Which do you have Guts or Balls?!
Question:
Which do you have Guts or Balls?
GUTS - is arriving home late after a night out
with the guys, being met by your wife with a
broom, and having the guts to ask: "Are you still
cleaning, or are you flying somewhere?"
BALLS - is coming home late after a night out
with the guys, smelling of perfume and beer,
lipstick on your collar, slapping your wife on
the @$$ and having the balls to say: "You're
next."
Answers:
Hahaha...verry funny joke. Now here's one for u ...
Teacher: "Four crows are on the fence. The farmer shoots one. How many are left?"
Little Johnny: "None."
Teacher: "Listen carefully: Four crows are on the fence. The farmer shoots one. How many are left?"
Little Johnny: "None."
Teacher: "Can you explain that answer?"
Little Johnny: "One is shot, the others fly away. There are none left."
Teacher: "Well, that isn't the correct answer, but I like the way you think"

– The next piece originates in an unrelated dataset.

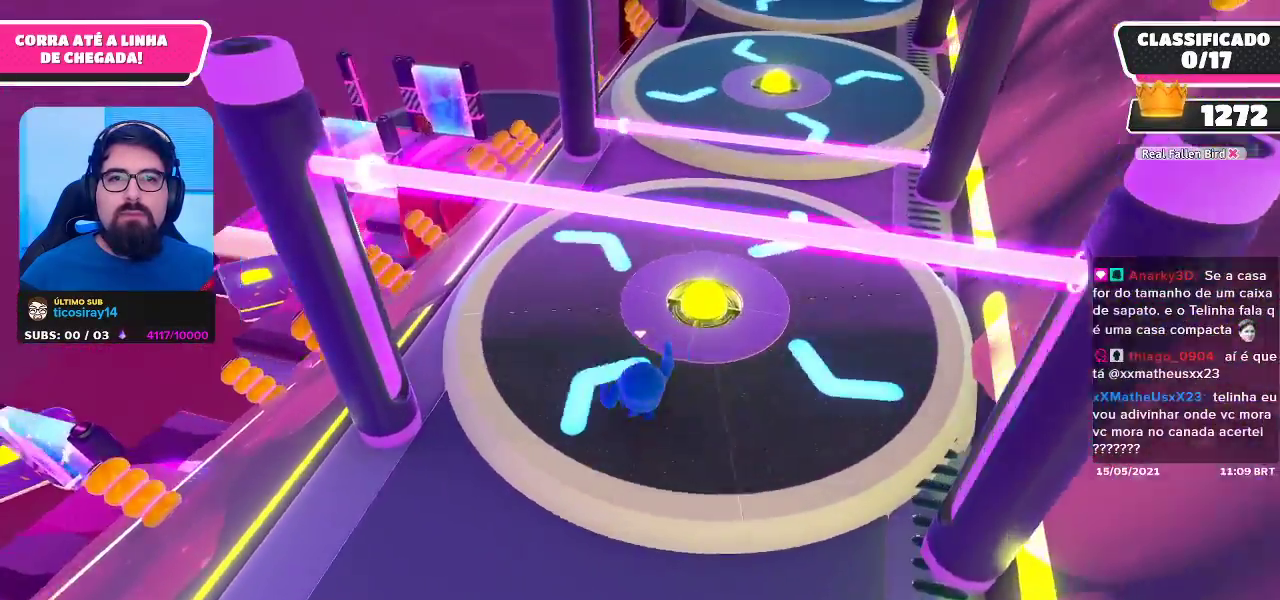
{"buttons": [], "left_stick": "down-left", "right_stick": "center", "events": [[67, "left_stick", "up"], [217, "left_stick", "right"], [367, "left_stick", "down-left"]]}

Little Johnny: "Teacher, can I ask a question?"
Teacher: "Sure."
Little Johnny: "There are three women at the ice cream parlor. One is licking, one is biting and one is sucking her ice cream cone. Which one is married?"
Teacher: "The one sucking the cone."
Little Johnny; "No. The one with the wedding ring on, but I like the way you think."